*Aim A:*
In the text on aluminum PCBs, what bulk thermal conductivity does it give for aluminum alloy 6061?
*Aim B:*
Go on with the text about thermal conductivity in metal core PCBs, starting after its last sentence.

*Reading passage:*

Aluminum PCB & MCPCB Manufacturer China | LED & Power Electronics
Source high-performance Aluminum PCBs and MCPCBs from China. 1–3W/m·K dielectric, 6061/5052 aluminum base, ENIG/HASL finishes. IPC-6012 Class 2/3 for LED…
Published · Updated
Thermal Conductivity: Dielectric Layer vs Aluminum Substrate in Metal Core PCBs
The first specification confusion to resolve when quoting an MCPCB (Metal Core Printed Circuit Board) is which thermal conductivity number the supplier is quoting. Aluminum alloy 6061 has a bulk thermal conductivity of approximately 160 W/m·K. Aluminum 5052 is similar at 138 W/m·K. Chinese aluminum PCB factory sales quotes frequently lead with these numbers. They are almost never the limiting factor in your thermal path.

*Extracted material:*

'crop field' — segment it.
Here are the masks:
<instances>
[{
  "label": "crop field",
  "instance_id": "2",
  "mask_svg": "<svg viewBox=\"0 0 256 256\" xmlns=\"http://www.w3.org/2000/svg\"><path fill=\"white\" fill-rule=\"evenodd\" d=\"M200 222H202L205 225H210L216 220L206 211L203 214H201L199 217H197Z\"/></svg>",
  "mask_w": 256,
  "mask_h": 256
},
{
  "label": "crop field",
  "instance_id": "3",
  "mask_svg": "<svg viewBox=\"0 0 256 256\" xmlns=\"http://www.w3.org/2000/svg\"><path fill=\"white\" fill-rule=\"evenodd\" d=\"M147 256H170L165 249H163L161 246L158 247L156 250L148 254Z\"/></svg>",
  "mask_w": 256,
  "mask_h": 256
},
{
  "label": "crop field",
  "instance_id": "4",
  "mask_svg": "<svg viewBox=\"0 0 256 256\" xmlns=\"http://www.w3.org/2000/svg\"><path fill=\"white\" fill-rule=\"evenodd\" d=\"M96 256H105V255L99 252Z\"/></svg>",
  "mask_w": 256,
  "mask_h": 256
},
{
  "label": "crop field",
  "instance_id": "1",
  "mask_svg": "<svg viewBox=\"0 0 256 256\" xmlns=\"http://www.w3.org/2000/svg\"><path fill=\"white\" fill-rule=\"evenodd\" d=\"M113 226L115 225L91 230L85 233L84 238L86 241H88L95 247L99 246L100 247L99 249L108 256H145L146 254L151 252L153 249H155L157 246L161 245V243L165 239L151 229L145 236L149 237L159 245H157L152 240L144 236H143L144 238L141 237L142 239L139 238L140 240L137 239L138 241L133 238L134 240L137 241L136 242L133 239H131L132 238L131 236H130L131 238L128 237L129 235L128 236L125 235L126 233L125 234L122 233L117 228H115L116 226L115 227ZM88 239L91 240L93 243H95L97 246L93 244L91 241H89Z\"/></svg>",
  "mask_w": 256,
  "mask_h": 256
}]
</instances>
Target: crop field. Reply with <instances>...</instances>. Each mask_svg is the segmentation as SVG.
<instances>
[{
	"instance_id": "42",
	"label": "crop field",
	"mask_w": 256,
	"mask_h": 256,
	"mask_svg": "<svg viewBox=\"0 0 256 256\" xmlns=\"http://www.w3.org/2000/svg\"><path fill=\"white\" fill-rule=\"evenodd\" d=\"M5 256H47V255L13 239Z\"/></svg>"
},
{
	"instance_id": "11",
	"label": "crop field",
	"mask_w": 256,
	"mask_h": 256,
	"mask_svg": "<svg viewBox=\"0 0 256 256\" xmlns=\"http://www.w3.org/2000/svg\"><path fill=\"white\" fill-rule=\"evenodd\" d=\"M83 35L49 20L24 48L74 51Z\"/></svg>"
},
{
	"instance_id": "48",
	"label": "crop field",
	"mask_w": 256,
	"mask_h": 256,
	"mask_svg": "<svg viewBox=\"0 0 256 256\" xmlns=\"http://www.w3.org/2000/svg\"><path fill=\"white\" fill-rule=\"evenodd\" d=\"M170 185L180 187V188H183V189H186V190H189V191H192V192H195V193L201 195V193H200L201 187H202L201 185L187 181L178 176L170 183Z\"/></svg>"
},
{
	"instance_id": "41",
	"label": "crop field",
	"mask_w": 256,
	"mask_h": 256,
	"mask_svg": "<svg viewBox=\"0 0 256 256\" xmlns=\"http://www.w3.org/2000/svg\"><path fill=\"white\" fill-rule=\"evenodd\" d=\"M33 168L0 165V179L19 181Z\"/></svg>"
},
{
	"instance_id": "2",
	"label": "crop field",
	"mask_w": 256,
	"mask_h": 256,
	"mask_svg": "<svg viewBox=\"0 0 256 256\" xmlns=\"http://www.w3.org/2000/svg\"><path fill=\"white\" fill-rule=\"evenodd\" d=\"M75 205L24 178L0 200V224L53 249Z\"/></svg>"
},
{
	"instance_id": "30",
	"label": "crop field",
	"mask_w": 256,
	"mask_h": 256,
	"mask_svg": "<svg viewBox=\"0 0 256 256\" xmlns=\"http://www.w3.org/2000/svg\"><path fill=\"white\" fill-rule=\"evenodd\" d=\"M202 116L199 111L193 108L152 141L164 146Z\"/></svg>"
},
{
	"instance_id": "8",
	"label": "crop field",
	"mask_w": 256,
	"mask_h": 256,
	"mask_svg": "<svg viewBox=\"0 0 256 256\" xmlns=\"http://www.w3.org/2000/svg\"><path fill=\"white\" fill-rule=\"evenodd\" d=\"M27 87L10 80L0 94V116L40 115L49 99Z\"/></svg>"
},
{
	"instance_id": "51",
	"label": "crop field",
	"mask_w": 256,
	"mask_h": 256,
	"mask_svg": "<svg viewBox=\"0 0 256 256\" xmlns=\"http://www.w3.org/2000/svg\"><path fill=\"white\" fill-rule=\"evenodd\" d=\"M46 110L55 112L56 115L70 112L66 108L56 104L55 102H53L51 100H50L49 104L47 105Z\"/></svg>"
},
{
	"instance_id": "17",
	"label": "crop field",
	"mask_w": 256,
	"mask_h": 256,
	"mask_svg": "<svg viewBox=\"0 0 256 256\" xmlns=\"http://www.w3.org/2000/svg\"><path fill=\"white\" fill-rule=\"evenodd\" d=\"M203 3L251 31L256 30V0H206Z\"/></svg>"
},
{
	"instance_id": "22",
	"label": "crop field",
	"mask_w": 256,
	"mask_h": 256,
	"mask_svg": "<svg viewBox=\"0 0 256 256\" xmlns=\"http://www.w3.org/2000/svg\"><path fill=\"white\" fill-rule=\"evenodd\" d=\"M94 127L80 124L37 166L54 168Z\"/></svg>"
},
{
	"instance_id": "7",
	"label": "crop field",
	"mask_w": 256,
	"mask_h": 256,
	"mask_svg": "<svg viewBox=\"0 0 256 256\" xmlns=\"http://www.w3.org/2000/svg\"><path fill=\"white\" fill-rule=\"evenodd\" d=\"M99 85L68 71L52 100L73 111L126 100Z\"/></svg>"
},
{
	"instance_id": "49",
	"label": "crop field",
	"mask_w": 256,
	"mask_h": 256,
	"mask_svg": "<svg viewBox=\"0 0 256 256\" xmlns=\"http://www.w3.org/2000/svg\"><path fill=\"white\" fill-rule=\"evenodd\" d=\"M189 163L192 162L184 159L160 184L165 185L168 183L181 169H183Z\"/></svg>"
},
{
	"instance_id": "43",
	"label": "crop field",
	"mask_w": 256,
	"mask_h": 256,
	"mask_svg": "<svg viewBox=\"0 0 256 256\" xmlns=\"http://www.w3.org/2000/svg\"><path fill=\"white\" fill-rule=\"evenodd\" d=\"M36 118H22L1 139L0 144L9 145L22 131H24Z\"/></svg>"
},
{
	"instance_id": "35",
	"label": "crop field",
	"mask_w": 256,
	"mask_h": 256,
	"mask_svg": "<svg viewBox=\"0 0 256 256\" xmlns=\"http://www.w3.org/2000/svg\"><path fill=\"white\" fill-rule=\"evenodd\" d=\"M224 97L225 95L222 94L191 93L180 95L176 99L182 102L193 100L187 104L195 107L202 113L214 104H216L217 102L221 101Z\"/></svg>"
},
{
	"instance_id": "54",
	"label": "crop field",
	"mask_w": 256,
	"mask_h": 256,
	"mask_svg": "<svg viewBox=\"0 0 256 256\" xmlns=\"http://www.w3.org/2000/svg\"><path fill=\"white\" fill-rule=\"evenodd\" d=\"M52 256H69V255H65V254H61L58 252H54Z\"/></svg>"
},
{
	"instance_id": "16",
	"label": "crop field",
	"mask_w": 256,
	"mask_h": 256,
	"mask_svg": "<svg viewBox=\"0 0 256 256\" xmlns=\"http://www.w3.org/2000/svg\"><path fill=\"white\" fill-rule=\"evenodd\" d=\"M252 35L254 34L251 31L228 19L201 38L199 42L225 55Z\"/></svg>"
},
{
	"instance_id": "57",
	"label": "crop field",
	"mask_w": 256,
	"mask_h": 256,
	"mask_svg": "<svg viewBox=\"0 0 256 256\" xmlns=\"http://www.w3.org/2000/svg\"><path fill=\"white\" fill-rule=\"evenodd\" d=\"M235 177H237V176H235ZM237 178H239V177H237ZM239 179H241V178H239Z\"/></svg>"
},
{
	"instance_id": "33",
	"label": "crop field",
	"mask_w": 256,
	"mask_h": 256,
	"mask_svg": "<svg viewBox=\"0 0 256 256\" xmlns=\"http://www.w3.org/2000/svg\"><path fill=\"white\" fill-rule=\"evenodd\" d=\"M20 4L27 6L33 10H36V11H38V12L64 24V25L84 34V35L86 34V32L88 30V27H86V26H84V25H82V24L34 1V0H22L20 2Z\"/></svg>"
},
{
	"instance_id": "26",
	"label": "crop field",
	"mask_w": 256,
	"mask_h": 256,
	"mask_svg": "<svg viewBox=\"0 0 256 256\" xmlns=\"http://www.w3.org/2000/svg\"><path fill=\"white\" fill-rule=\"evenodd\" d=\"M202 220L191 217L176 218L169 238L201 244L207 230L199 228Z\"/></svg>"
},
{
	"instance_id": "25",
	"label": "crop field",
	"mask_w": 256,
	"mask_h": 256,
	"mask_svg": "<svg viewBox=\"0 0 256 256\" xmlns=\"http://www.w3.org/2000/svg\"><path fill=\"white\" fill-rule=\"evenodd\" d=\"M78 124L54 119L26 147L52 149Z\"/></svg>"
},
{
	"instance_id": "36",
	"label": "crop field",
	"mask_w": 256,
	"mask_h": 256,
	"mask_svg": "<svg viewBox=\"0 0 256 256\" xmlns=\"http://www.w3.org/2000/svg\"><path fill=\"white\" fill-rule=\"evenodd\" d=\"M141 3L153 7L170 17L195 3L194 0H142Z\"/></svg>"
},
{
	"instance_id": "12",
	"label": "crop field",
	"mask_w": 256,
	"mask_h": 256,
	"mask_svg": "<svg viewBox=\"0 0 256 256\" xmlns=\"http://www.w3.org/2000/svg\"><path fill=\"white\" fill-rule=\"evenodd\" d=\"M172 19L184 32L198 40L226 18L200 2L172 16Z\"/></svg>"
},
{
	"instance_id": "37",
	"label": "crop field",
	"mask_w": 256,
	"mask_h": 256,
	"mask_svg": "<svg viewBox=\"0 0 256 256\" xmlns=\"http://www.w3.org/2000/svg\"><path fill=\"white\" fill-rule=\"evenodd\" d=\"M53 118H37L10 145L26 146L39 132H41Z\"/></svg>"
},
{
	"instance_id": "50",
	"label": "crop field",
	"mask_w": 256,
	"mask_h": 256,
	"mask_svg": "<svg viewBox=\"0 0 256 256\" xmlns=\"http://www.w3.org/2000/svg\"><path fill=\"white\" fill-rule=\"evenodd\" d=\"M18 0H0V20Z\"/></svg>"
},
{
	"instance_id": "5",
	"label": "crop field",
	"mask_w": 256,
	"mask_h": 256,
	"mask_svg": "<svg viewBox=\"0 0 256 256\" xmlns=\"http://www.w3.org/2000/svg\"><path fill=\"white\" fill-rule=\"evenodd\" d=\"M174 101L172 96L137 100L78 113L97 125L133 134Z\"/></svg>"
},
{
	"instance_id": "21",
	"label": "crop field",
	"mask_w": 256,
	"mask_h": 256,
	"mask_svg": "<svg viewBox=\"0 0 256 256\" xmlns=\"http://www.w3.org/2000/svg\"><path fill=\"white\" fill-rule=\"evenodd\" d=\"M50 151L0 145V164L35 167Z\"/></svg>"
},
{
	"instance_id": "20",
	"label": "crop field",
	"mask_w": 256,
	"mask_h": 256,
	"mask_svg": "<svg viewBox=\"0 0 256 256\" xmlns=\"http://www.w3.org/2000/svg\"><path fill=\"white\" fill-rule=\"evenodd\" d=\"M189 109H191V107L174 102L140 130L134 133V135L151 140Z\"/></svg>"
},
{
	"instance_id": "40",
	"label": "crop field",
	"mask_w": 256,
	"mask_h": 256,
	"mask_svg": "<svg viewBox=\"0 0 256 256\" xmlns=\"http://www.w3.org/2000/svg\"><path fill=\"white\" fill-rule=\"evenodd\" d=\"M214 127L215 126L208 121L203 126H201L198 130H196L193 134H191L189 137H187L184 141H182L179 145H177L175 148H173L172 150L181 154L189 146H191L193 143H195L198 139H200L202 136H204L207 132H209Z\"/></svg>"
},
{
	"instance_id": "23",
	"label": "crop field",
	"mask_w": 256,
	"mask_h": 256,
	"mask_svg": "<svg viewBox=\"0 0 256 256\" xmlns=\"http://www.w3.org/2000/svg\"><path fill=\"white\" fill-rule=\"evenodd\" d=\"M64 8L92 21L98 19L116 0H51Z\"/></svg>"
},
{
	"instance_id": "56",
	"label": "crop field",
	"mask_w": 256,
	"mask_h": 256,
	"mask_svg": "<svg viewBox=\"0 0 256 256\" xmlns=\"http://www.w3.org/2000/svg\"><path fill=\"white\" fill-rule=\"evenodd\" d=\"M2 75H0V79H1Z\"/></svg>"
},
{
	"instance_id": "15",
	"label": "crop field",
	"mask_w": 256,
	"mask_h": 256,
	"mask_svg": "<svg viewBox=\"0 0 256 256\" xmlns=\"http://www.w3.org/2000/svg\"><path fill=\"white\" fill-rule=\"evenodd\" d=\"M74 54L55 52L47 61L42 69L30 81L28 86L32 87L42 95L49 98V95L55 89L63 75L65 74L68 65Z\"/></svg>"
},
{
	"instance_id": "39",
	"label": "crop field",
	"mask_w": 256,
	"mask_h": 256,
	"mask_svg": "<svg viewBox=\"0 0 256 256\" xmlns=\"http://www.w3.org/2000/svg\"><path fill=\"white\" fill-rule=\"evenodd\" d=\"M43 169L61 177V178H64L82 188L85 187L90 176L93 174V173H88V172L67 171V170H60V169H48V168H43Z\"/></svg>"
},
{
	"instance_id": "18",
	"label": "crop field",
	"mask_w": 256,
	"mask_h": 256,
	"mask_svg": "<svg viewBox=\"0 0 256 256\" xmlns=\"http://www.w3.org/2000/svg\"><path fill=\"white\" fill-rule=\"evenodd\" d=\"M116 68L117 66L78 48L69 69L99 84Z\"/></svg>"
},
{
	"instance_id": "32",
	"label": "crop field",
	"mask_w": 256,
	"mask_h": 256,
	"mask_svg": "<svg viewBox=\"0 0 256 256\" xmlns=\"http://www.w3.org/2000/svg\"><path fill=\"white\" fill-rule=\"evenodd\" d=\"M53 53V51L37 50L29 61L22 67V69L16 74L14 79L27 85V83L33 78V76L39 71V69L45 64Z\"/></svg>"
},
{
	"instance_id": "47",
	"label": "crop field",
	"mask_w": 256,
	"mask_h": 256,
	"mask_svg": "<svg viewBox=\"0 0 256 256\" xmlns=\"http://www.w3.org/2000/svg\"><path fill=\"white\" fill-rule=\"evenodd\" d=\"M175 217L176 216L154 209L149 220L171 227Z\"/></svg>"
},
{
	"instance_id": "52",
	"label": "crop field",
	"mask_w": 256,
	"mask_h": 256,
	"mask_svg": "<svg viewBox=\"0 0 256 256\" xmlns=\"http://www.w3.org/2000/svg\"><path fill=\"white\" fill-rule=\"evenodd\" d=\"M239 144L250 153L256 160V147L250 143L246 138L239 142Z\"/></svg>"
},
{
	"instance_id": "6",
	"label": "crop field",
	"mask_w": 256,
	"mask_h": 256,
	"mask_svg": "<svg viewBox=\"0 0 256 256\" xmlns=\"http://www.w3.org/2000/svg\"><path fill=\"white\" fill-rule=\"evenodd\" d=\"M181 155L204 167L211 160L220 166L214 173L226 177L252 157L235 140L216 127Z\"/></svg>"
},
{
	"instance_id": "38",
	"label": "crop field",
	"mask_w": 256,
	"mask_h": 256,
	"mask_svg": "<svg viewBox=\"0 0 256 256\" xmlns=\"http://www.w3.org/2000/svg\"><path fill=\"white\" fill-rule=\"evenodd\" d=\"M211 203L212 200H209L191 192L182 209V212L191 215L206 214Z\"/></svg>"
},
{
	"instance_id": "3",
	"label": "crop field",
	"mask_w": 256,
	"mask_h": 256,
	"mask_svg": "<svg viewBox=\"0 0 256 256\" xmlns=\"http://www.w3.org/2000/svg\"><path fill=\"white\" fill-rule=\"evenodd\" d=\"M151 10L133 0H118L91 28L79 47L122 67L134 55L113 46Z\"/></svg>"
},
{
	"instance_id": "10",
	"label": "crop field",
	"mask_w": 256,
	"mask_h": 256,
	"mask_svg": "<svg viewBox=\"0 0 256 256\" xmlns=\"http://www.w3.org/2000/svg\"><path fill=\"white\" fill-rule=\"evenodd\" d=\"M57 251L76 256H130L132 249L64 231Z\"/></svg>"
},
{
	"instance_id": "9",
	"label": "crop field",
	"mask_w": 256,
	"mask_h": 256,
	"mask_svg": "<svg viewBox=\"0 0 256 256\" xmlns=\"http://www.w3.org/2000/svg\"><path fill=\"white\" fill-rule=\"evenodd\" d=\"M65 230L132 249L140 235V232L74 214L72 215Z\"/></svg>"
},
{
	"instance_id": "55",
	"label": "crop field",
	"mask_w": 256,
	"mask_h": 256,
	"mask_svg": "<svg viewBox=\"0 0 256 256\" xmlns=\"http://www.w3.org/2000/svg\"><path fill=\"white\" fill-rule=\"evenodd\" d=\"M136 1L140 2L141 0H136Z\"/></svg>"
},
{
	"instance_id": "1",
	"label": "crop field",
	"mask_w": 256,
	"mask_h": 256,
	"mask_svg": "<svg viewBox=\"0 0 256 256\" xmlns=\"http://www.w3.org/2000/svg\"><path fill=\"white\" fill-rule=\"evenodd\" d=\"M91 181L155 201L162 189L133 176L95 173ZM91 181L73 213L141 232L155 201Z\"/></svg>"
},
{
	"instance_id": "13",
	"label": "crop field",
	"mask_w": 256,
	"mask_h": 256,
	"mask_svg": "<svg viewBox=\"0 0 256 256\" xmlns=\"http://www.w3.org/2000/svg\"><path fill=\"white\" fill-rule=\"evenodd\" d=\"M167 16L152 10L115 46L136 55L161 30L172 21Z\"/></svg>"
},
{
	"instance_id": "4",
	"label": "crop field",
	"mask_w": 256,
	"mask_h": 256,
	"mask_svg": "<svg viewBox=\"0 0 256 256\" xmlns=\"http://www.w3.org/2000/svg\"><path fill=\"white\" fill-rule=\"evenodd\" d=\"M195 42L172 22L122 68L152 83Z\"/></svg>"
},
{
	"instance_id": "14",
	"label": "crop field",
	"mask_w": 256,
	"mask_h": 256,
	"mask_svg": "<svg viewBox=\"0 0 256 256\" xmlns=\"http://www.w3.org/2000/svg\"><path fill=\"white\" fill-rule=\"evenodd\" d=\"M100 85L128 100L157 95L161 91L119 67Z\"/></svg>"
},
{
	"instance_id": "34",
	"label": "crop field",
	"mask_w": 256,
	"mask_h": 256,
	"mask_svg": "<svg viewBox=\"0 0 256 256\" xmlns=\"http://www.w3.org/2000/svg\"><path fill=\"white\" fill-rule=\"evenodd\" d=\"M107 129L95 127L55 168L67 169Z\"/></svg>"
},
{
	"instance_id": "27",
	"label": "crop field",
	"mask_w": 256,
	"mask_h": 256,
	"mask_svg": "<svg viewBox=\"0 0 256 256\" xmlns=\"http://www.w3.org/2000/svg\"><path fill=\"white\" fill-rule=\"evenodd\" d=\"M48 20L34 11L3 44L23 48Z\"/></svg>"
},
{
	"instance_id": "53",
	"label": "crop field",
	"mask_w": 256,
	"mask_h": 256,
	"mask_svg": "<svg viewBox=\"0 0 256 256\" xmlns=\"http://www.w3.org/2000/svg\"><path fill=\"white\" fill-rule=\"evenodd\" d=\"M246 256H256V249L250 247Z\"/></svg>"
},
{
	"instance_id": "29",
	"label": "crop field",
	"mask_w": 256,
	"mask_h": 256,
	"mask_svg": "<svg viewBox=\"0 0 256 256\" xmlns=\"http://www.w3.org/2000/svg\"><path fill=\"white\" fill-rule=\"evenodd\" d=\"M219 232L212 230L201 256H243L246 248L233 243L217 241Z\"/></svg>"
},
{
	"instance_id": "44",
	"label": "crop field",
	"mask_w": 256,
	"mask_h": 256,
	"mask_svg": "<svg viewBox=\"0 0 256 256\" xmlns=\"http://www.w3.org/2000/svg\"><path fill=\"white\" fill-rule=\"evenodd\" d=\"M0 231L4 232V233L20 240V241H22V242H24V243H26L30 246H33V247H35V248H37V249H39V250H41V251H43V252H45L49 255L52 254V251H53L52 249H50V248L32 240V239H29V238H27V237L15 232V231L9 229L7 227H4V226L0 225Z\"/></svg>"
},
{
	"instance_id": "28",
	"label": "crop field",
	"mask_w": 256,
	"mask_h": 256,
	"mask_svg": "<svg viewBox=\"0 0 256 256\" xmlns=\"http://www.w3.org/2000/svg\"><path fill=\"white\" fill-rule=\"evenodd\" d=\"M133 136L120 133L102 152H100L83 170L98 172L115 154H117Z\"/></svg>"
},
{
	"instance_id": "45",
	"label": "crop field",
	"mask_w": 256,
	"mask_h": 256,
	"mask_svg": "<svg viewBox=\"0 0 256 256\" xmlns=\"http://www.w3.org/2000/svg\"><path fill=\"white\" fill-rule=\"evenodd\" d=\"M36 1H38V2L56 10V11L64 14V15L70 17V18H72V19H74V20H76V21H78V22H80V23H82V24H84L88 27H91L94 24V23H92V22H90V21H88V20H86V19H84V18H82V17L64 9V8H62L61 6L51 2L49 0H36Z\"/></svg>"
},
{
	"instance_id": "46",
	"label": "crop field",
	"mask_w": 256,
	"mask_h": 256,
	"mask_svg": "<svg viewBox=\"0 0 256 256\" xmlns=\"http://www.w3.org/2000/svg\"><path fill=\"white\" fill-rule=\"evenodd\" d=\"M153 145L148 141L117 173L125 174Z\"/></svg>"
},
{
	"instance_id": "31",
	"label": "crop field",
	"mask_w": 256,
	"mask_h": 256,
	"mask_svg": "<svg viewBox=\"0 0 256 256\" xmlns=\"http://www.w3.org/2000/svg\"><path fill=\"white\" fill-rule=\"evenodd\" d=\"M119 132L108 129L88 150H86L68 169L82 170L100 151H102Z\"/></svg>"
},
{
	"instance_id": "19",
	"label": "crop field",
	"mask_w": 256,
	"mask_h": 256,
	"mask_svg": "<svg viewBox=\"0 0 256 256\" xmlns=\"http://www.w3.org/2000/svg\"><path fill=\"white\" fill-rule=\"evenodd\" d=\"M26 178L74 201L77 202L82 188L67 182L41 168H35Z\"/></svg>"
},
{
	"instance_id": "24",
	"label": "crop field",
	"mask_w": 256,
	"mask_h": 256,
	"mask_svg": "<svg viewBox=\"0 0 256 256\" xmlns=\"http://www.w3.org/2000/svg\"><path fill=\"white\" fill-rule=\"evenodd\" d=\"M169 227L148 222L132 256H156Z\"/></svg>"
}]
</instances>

*Final result A:*
Approximately 160 W/m·K.

*Final result B:*
The limiting thermal resistance is the dielectric layer bonded between the copper circuit layer and the aluminum base — a polymer-ceramic composite 75–150µm thick. Standard dielectric materials (similar to Bergquist GP series or domestic Shengyi MT-80) achieve 1.0 W/m·K. Premium filled dielectrics reach 2.0 W/m·K. High-performance materials targeting <1°C/W thermal resistance in compact LED applications can reach 3.0 W/m·K, at roughly 2–3× the material cost.
Worked example — 5W LED, 10mm² footprint, 100µm dielectric at 1.0 W/m·K:
Rth_dielectric = t / (k × A)
= 0.0001m / (1.0 W/m·K × 10×10⁻⁶ m²)
= 10 °C/W
At 5W dissipation, the dielectric layer alone contributes 50°C of junction-to-base temperature rise. Switch to a 2.0 W/m·K dielectric:
Rth_dielectric = 0.0001m / (2.0 × 10×10⁻⁶)
= 5 °C/W → 25°C rise at 5W
That 25°C reduction at the junction has a direct impact on LED lumen maintenance. A Cree XHP70.2 LED derated from 85°C junction to 60°C junction (using manufacturer’s L70 life curves) approximately doubles rated L70 lifetime from 50,000 to 100,000 hours.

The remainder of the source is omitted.